Some believe that the situation is altogether much darker. Whether they were intentional or not, the consequences of Israel’s actions have been condemned as inhumane, indiscriminate, and indefensible.

An accusation of genocide has been made at the International Court of Justice by South Africa (News, 19 January). Émile Zola’s words, “J’accuse,” quoted by the prosecutor, Gideon Hausner, at Eichmann’s trial in the 1960s, now point to Israel itself: a reality that, before Gaza, might have been unimaginable.

The legal wranglings will continue for a long time, eventually receding, perhaps. But that gravest of accusations now levelled at the Israeli government will hang heavily for generations to come — a grim irony, if you accept that it was a catastrophic act of genocide which actually precipitated the foundation of Israel in 1948. Those once fleeing persecution must now reckon with the shameful moniker of being “perpetrator”.

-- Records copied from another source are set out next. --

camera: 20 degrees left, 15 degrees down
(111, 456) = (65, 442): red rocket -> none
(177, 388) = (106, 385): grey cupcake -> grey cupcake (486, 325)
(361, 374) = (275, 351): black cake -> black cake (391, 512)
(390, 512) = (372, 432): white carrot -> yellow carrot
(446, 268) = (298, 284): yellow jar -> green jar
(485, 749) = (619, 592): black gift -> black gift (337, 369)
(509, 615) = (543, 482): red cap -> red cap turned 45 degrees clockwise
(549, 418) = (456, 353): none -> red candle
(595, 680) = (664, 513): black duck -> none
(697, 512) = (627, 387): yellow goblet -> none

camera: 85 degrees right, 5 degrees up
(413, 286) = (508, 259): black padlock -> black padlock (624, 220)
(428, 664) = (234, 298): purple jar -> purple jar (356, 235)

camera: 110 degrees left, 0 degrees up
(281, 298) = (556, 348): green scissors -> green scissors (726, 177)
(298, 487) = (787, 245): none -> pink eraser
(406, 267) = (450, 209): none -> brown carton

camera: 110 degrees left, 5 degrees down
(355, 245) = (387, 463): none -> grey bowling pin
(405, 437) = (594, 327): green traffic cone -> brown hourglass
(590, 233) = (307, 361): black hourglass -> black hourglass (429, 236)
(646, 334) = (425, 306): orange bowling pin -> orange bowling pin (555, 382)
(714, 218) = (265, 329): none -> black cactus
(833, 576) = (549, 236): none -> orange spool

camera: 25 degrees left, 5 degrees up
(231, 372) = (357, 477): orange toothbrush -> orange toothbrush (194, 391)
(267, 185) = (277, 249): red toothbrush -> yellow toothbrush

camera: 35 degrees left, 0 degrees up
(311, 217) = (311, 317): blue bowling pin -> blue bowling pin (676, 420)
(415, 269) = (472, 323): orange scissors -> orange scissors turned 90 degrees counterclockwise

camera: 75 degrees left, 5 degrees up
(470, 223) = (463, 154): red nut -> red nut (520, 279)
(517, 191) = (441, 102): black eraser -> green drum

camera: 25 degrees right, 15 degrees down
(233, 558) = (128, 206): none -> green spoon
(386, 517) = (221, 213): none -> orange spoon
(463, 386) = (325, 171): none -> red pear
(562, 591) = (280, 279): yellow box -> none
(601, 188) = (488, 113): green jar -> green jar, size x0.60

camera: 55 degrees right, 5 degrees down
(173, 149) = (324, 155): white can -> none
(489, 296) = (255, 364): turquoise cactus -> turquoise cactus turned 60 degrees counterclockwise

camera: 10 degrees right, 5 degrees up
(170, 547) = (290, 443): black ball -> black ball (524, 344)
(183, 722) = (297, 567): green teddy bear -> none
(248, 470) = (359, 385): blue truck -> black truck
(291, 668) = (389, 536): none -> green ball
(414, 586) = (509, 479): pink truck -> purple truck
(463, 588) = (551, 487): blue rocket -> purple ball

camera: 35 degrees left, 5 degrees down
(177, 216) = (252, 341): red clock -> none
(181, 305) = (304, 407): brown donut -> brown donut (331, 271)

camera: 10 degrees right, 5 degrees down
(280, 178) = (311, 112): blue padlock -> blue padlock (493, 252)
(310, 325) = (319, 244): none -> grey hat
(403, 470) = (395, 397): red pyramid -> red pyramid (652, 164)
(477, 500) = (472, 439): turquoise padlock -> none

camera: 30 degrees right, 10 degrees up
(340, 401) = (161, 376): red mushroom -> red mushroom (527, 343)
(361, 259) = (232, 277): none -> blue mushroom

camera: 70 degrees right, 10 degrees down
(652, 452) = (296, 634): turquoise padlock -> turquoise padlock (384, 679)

There might a reckoning, too, for many of us who are engaged in Holocaust remembrance today; for, while there is no connection between Israel’s actions and the act of remembering the Holocaust, we may find ourselves, none the less, cast as co-defendants with the Israeli government in a binary outlook that sees us as “birds of a feather”.

This would be unfair, but it is a real possibility: I would be unsurprised if many of those who once received ambassadors of HMD with enthusiasm now harboured scepticism or weariness. Looking from Auschwitz to Gaza, they might ask: “What is the point of all this? The whole world is deaf, blind.”


DOES such questioning sound a death knell for Holocaust remembrance today? I hope not.

During my work for Memorial Day, I participated in events involving students, poets, artists, musicians, faith groups, and community groups around Wales — a rich tapestry of encounters.

Always, my mind was drawn to remember the dead of Auschwitz, of course. But I remembered, too, the victims of more recent evils. That remembering renewed my determination to do all that I could to deprive such evil of its currency.

This year, HMD 2024, I will do the same. My tragic roll call of the dead will be longer, and will include Israelis, Gazans, and others, struck down by humanity’s inhumanities. And I will hope that my thoughts may coalesce somehow, with a collective, global commitment to pursuing peace.

In this lies the undeniable power of Holocaust remembrance: to unify disparate beings in good purposes. I was privileged to work for its observance. I will do so proudly again this year.


The Revd Richard H. Spencer is a supply teacher and was formerly a parish priest in the Church in Wales, Lecturer in New Testament Studies at Cardiff University, and Wales Support Worker for the Holcaust Memorial Day Trust.
Holocaust Memorial Day is observed tomorrow.